# Any (reasonable) chance this attic insulation has asbestos?



## oh'mike (Sep 18, 2009)

That's just debris from the roof reconstruction---I see no signs of asbestos type insulation.

Add more insulation and be done.---That's the advice I'd give my kids.

Asbestos is only a threat if it is stirred up and becomes airborne. Bury that old fiberglass and get on to another project.


----------



## darlingm (Aug 20, 2011)

oh'mike said:


> That's just debris from the roof reconstruction---I see no signs of asbestos type insulation.
> 
> Add more insulation and be done.---That's the advice I'd give my kids.
> 
> Asbestos is only a threat if it is stirred up and becomes airborne. Bury that old fiberglass and get on to another project.


Thank you so much for your time. I wasn't very worried, but was worried just enough to be considering an asbestos inspection, which run hundreds of dollars in the area... Now think the fluffy stuff might be rock wool.


----------



## oh'mike (Sep 18, 2009)

One thing to remember when blowing in insulation-----add the plastic baffles at the soffit /ceiling so that you don't plug up the soffit vents---that leads to mold in the attic.

#### EXERCISE SET
A - In the attic insulation thread, what does plugging up the soffit vents lead to?
B - Return the part of the attic insulation thread between "Thank you so" and "be rock wool.", inclusive.

(Saved entries)
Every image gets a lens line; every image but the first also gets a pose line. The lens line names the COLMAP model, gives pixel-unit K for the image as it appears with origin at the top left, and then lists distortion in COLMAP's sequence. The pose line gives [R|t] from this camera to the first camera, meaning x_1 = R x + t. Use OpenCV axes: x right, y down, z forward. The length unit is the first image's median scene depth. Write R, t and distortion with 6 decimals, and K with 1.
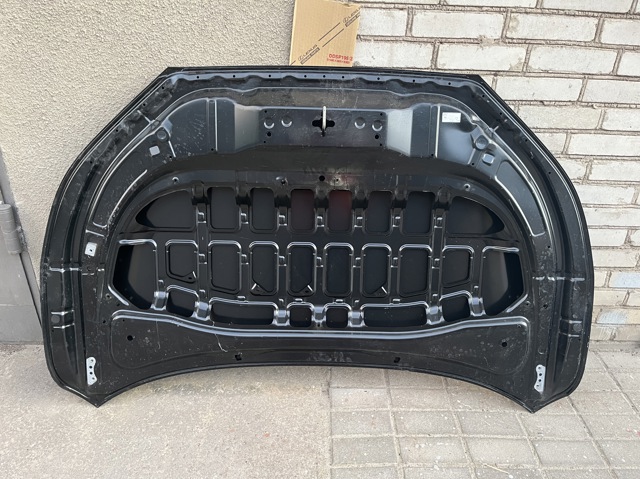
lens RADIAL K [[487.5, 0, 322.4], [0, 487.5, 241.7], [0, 0, 1]] dist [0.066446, -0.102602]
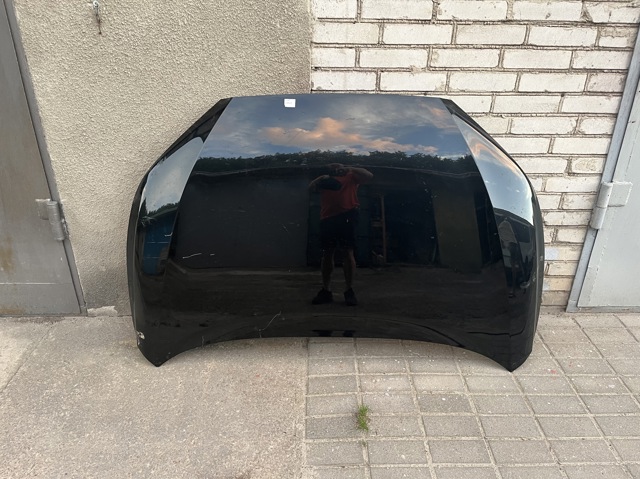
lens RADIAL K [[487.5, 0, 320.2], [0, 487.5, 241.8], [0, 0, 1]] dist [0.066446, -0.102602]
pose [[0.999731, -0.019869, -0.011986, 0.078370], [0.019490, 0.999330, -0.030988, 0.092487], [0.012594, 0.030746, 0.999448, -0.310340]]
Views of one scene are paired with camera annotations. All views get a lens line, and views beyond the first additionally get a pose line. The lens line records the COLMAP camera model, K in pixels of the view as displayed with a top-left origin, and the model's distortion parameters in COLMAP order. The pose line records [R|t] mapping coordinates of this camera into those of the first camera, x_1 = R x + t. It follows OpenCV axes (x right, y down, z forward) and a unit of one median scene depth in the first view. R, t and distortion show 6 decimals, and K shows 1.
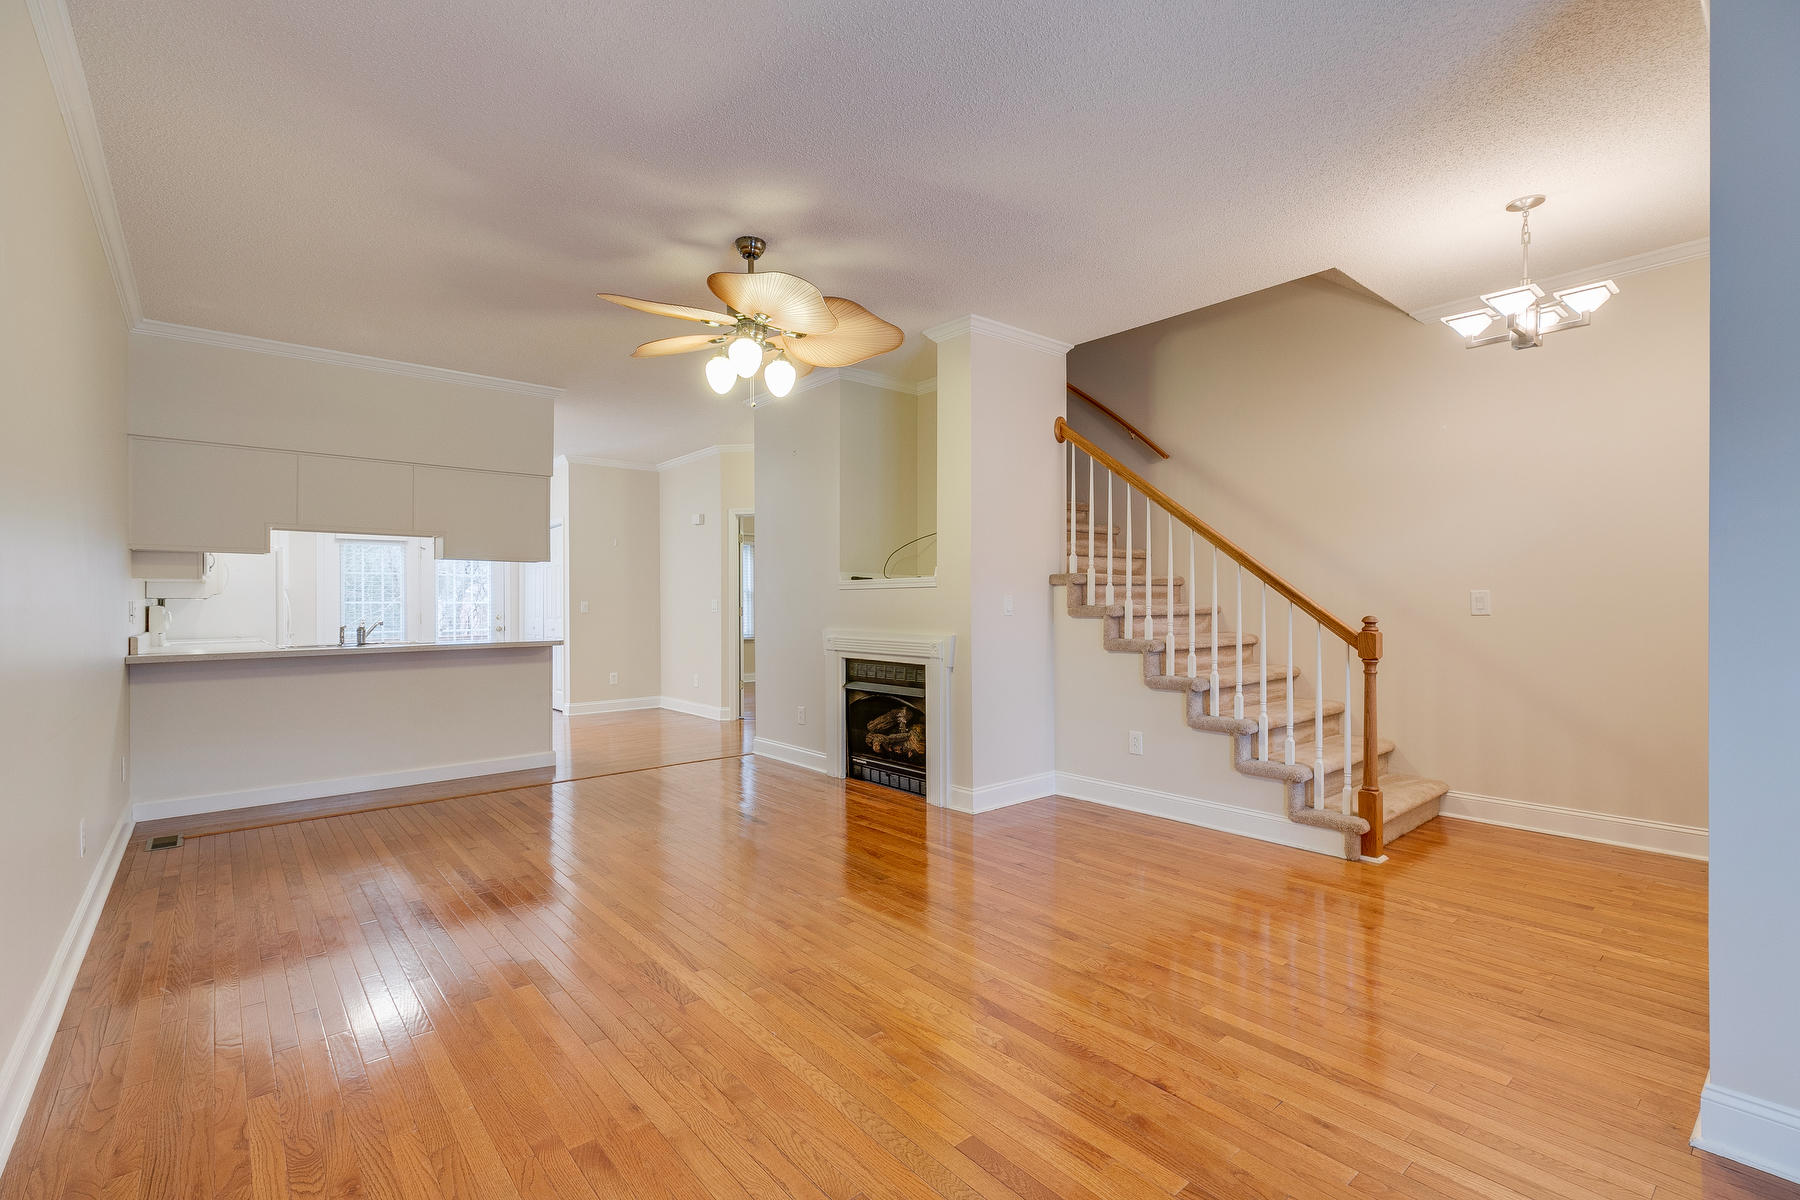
lens RADIAL K [[807.8, 0, 903.7], [0, 807.8, 600.0], [0, 0, 1]] dist [0.006833, -0.001122]
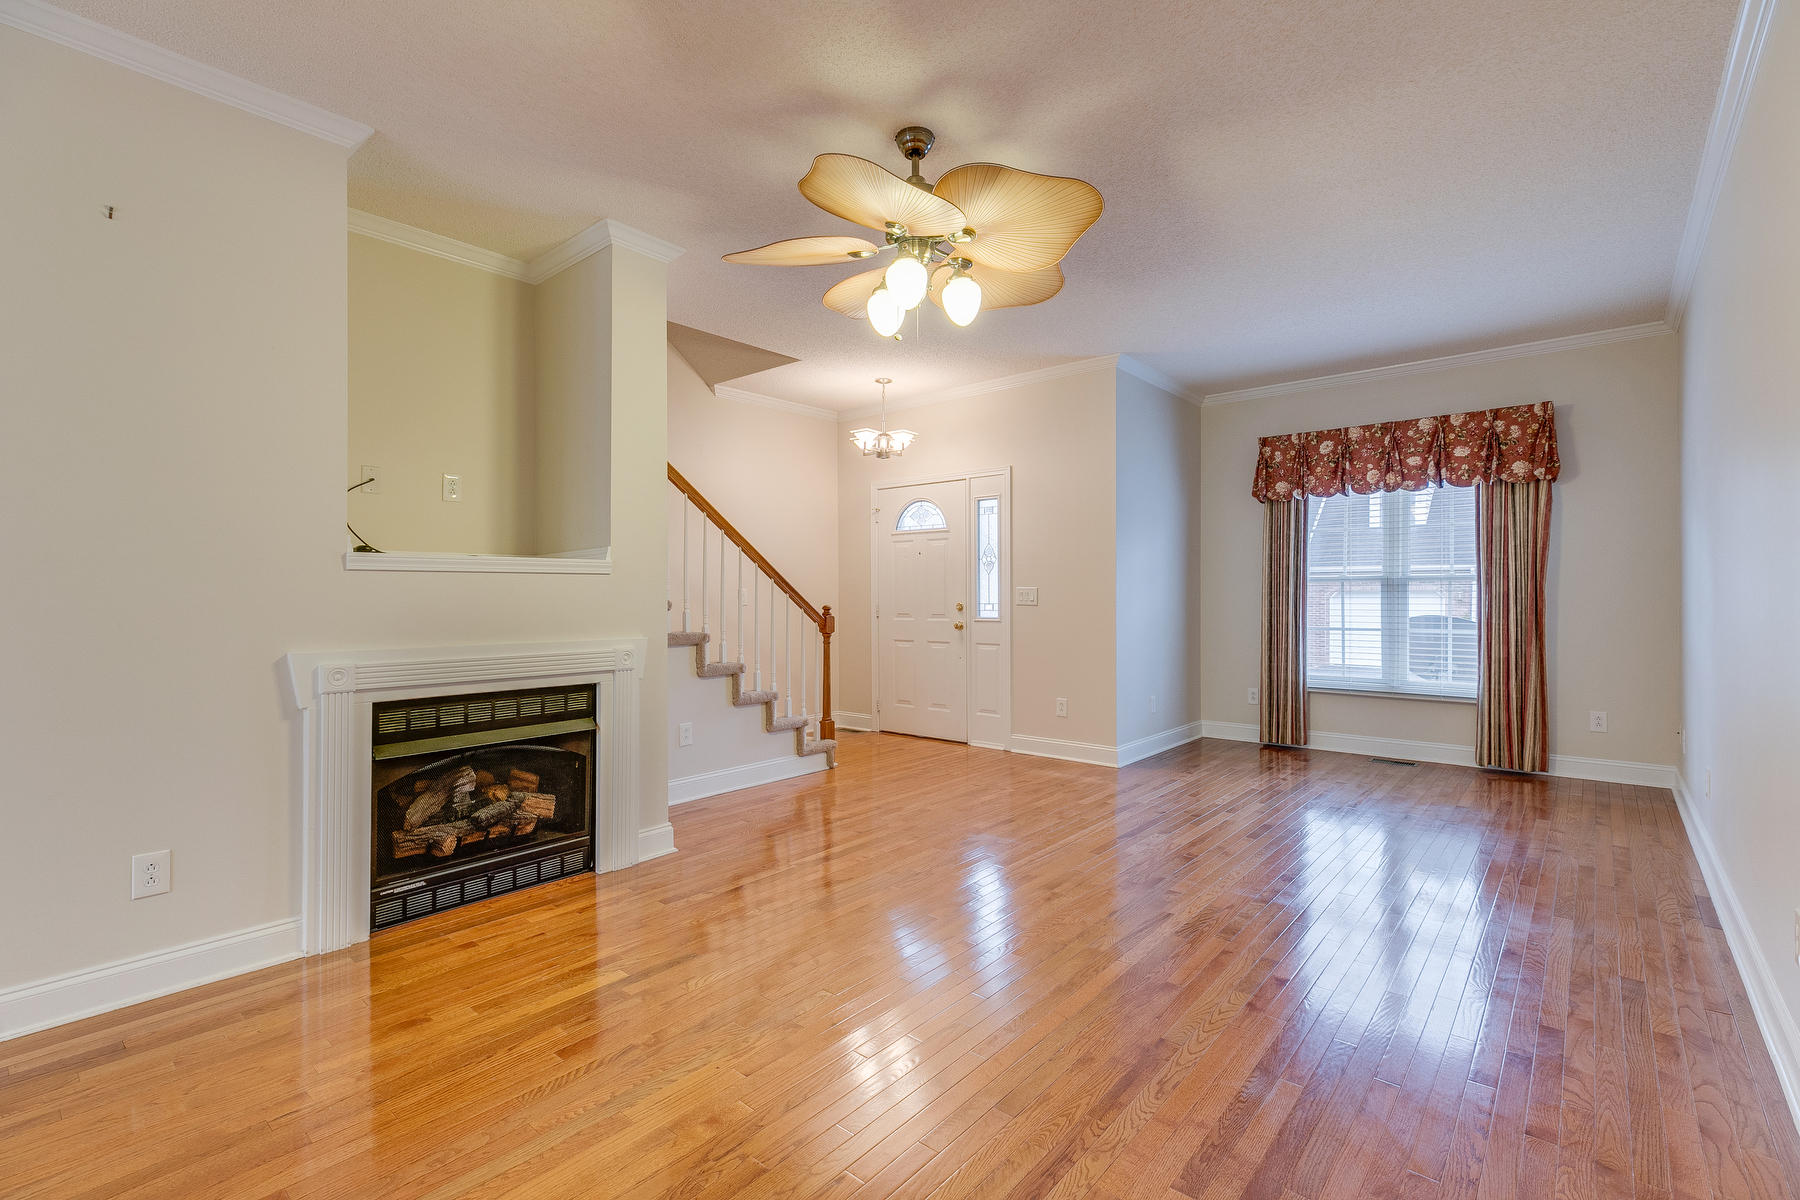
lens RADIAL K [[807.8, 0, 900.0], [0, 807.8, 595.9], [0, 0, 1]] dist [0.006833, -0.001122]
pose [[-0.155066, 0.006539, 0.987882, -0.866584], [0.004884, 0.999971, -0.005852, 0.011417], [-0.987892, 0.003917, -0.155093, 1.017575]]
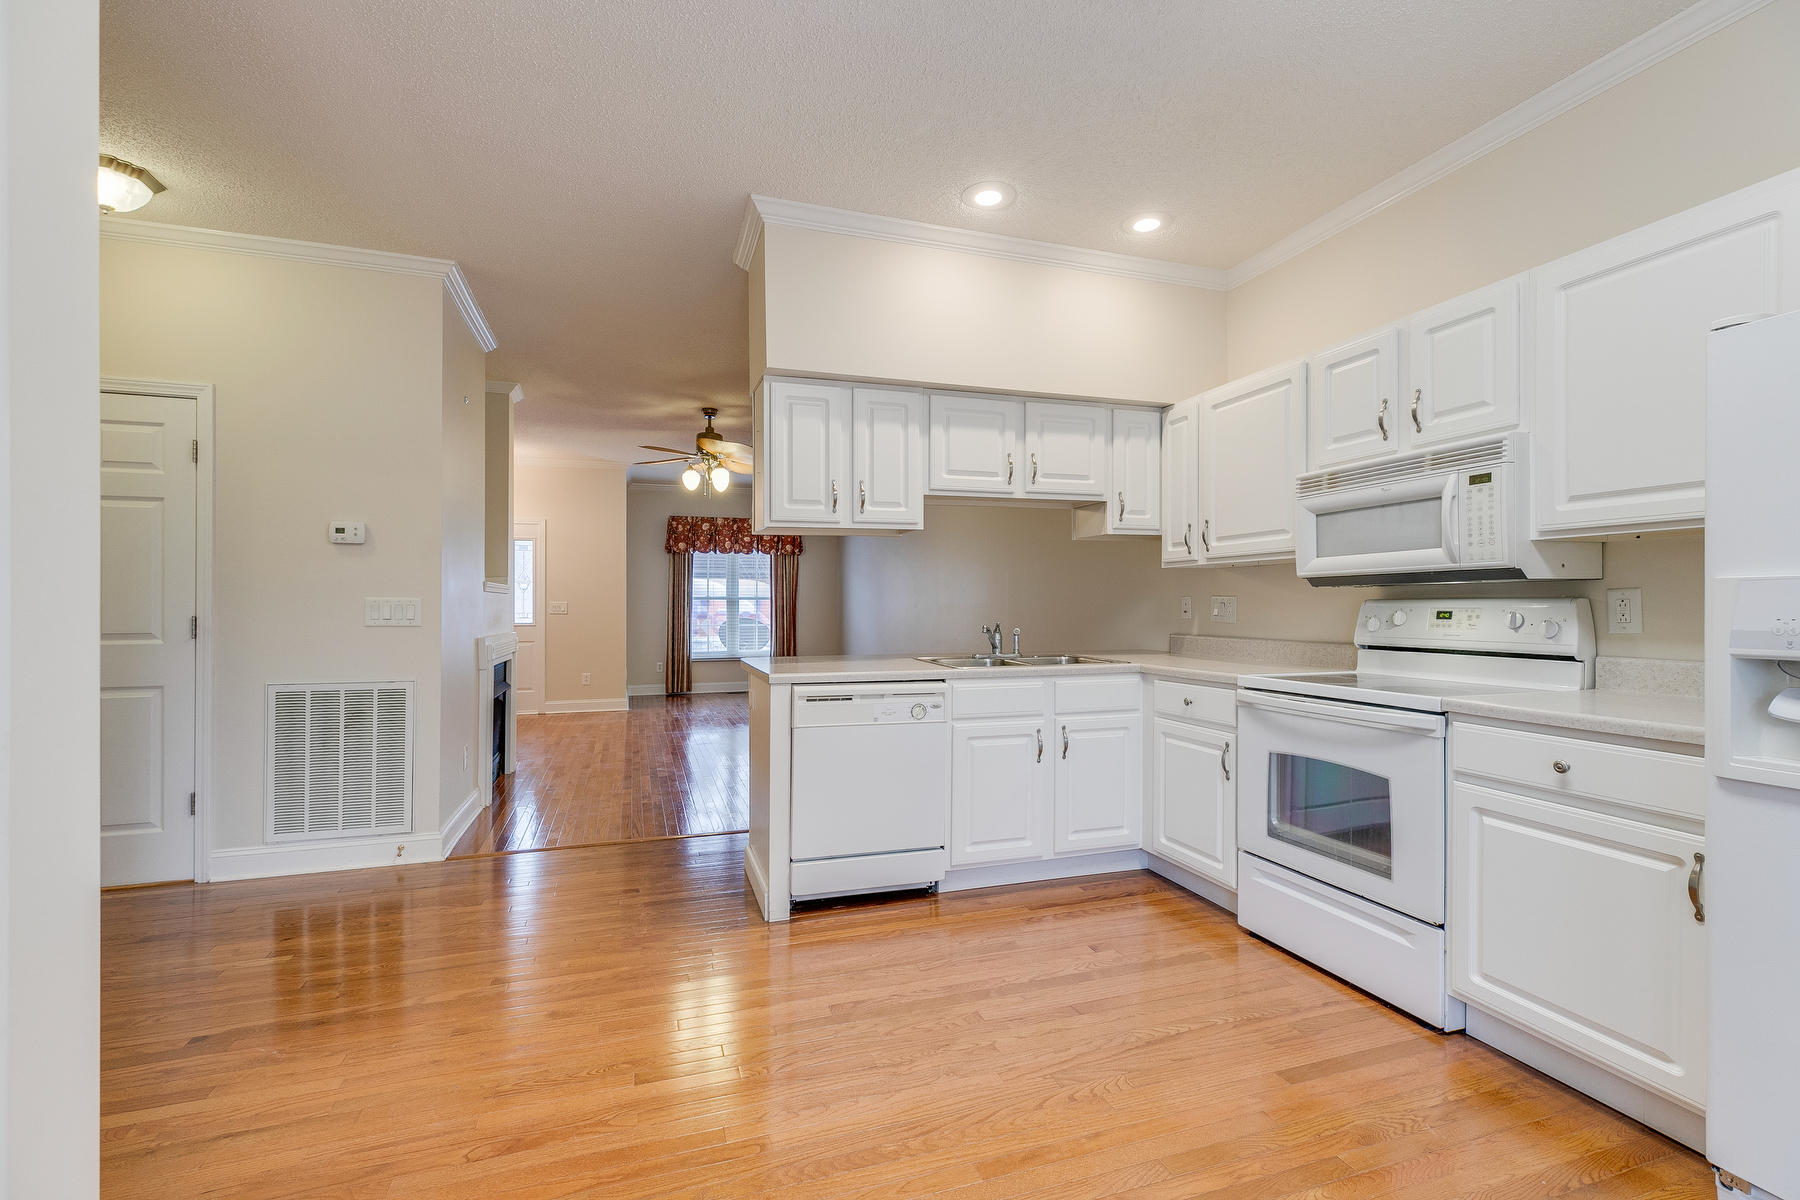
lens RADIAL K [[807.8, 0, 899.7], [0, 807.8, 594.1], [0, 0, 1]] dist [0.006833, -0.001122]
pose [[-0.926018, 0.016372, 0.377124, -1.146403], [0.011404, 0.999816, -0.015404, 0.011390], [-0.377307, -0.009964, -0.926034, 2.269777]]
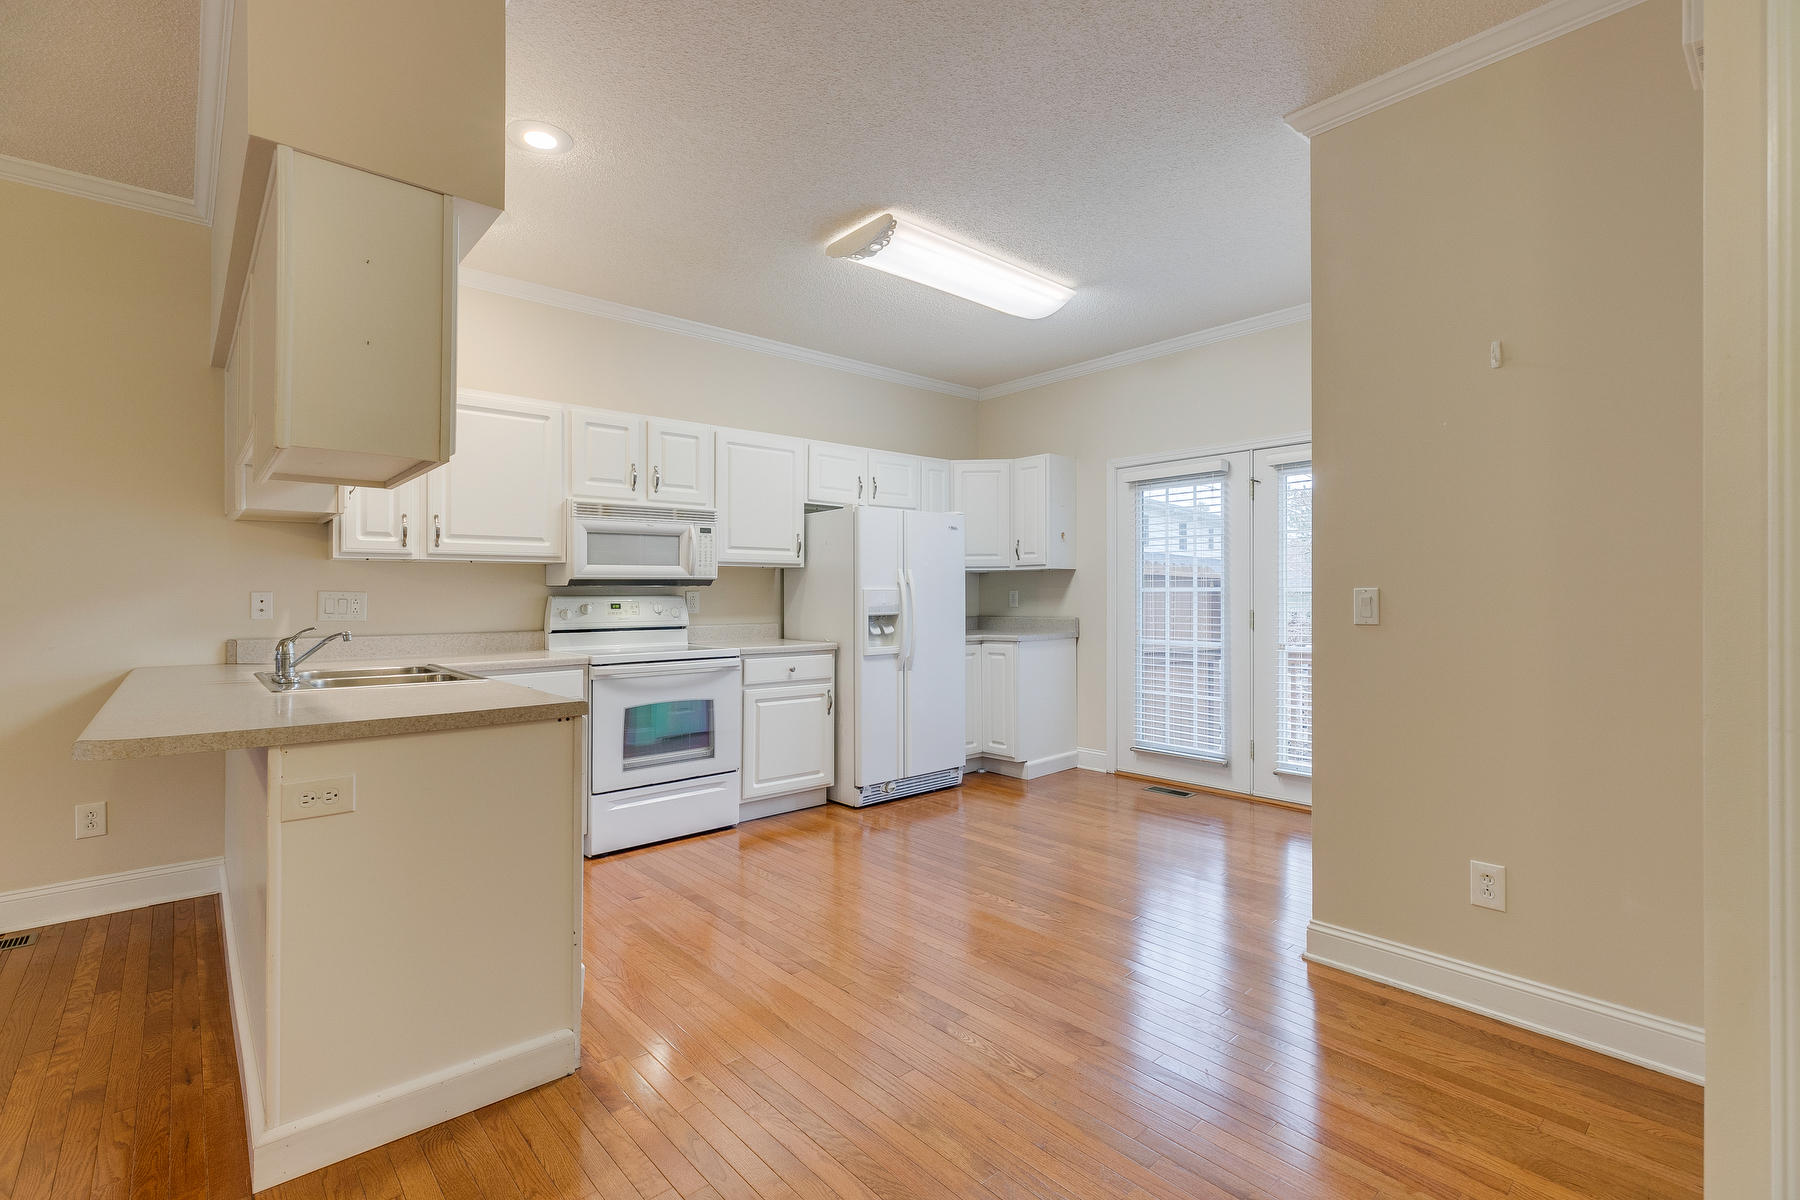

#### RESPONSE LIST
A - It leads to mold in the attic.

B -
Thank you so much for your time. I wasn't very worried, but was worried just enough to be considering an asbestos inspection, which run hundreds of dollars in the area... Now think the fluffy stuff might be rock wool.